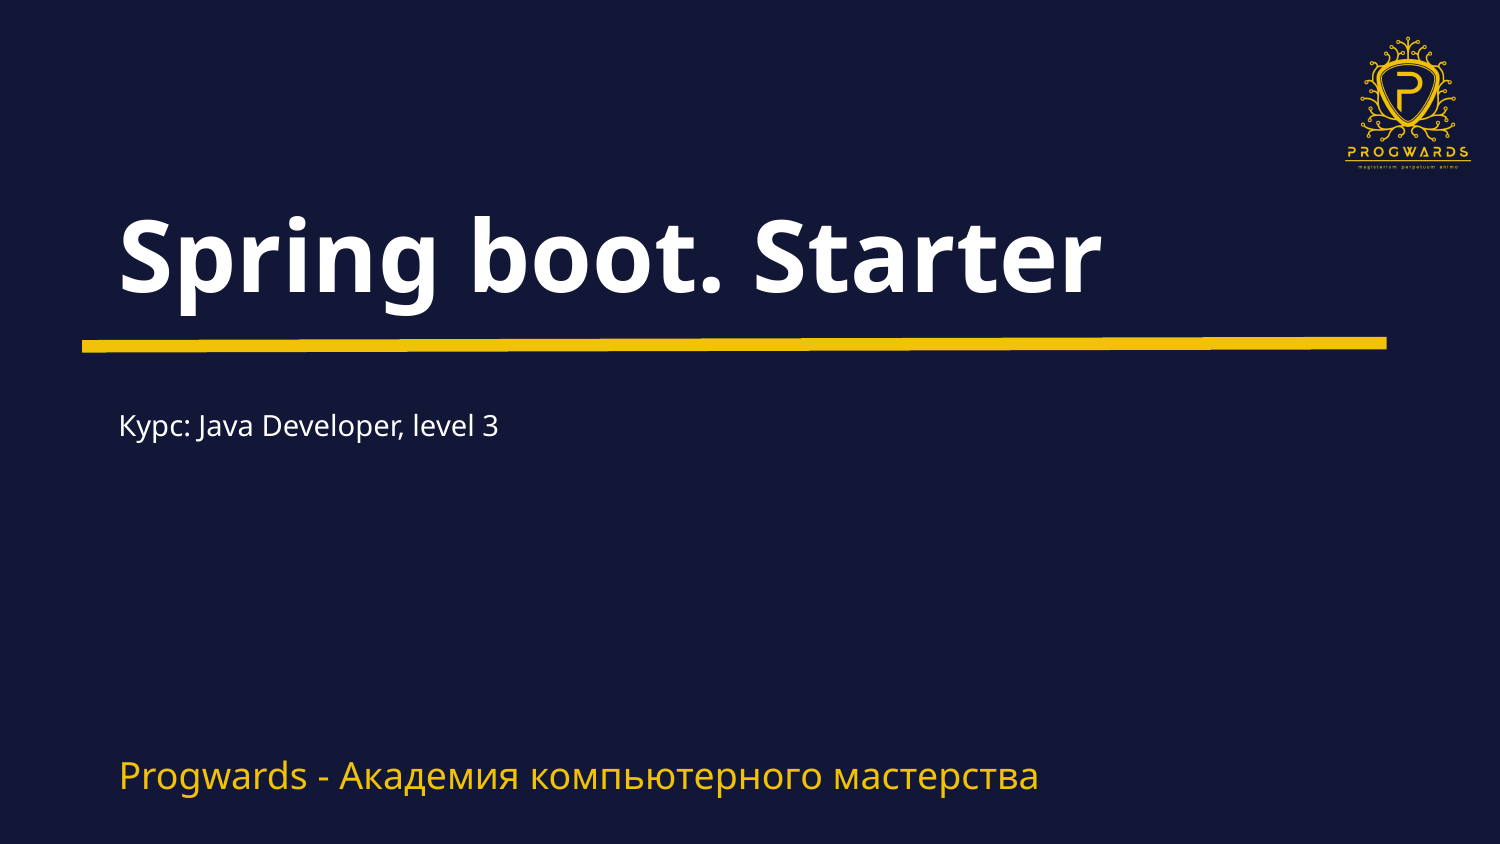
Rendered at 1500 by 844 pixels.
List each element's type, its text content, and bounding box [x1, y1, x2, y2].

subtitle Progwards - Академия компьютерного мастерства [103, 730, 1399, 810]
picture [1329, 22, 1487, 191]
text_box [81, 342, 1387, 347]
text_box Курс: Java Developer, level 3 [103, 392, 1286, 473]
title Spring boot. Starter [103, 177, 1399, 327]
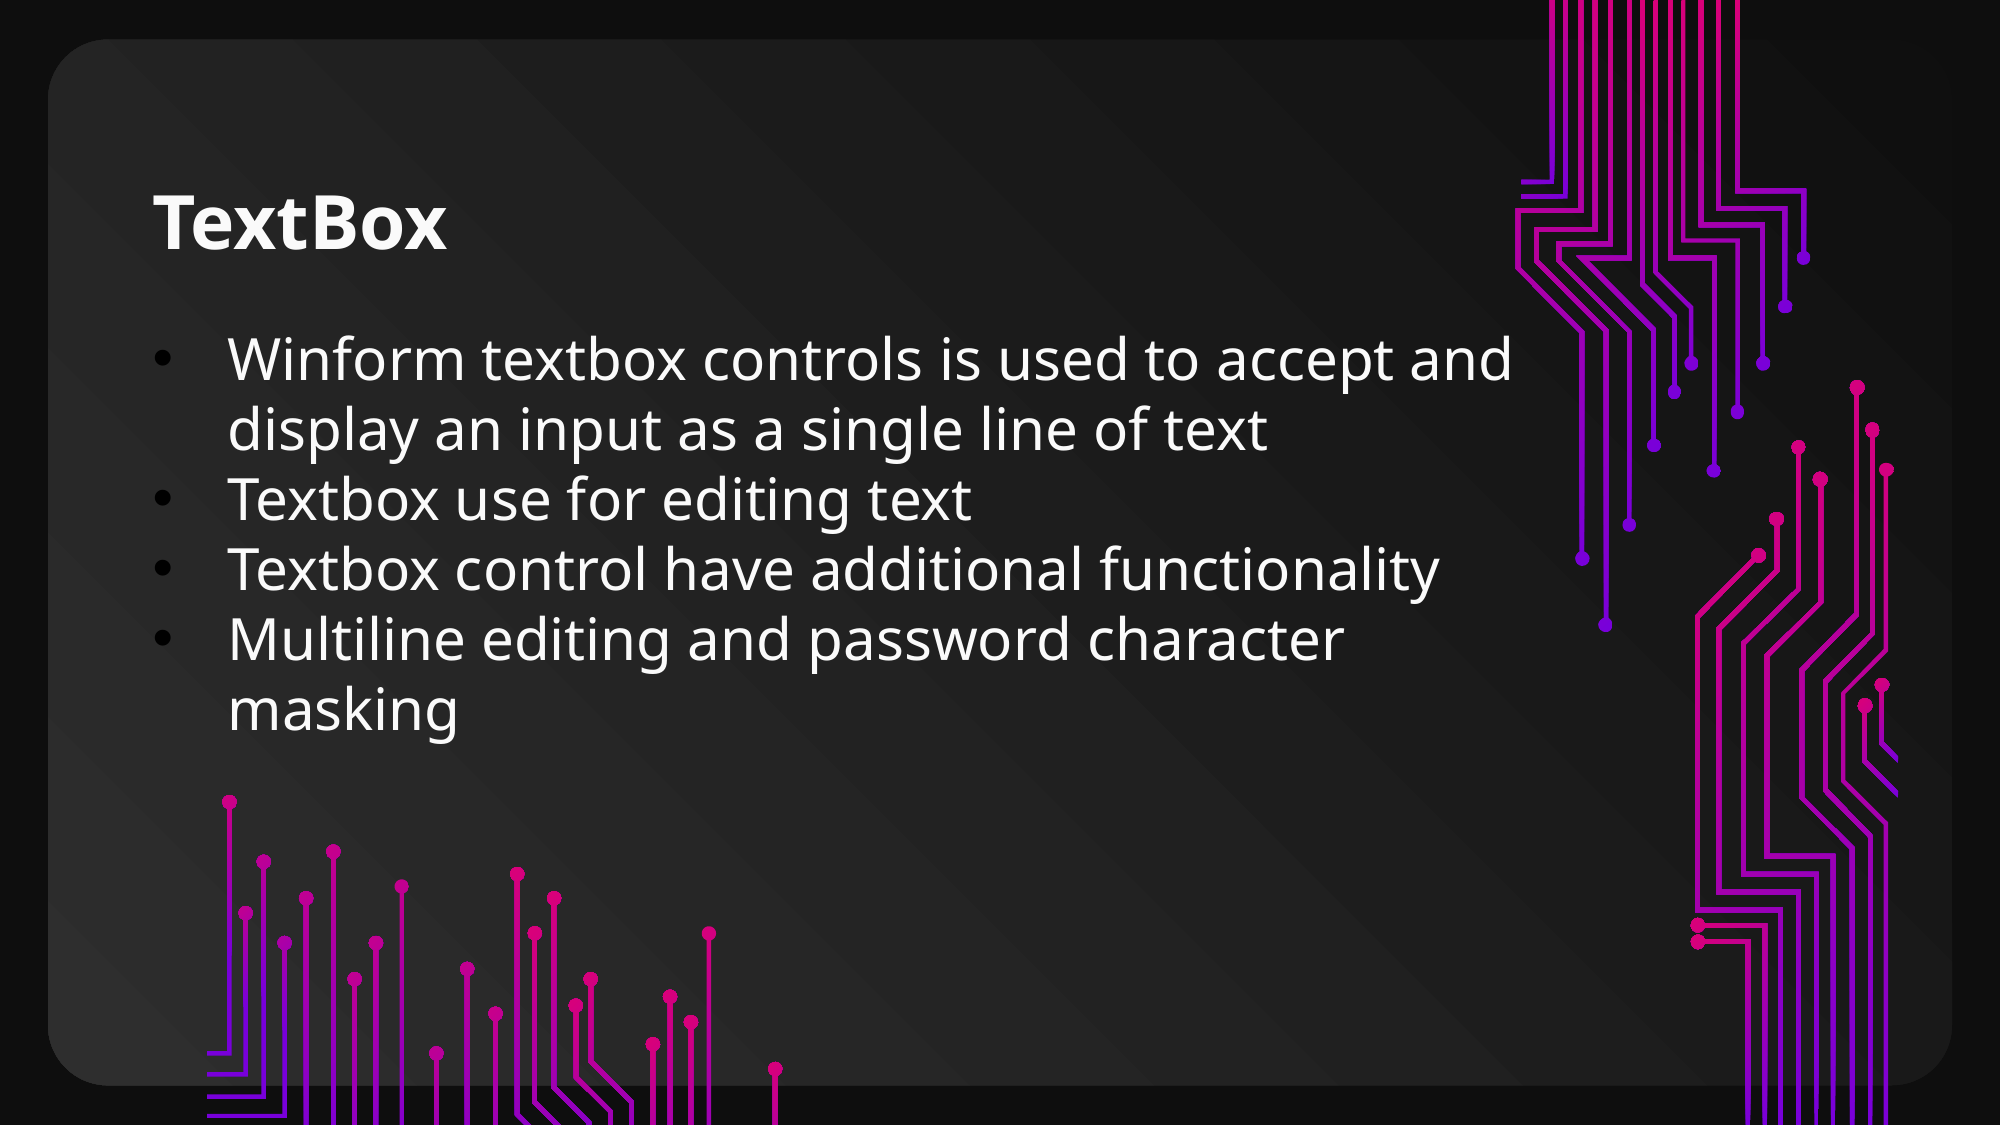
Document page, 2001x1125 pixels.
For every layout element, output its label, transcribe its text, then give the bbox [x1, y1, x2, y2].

◆ ◆ ◆

[YOUR INSTRUCTIONS]: What is needed is an exact copy of all the entries above, minus the pictures.

[ANSWER TO THIS PROBLEM]:
Rendered at 1500 by 844 pixels.
List each element's type, its text content, and bounding box [x1, y1, x2, y2].

subtitle Progwards - Академия компьютерного мастерства [103, 730, 1399, 810]
picture [1329, 22, 1487, 191]
text_box [81, 342, 1387, 347]
text_box Курс: Java Developer, level 3 [103, 392, 1286, 473]
title Spring boot. Starter [103, 177, 1399, 327]
Document page, 2001x1125 pixels.
For every layout element, output its label, transcribe its text, then give the bbox [x1, y1, x2, y2].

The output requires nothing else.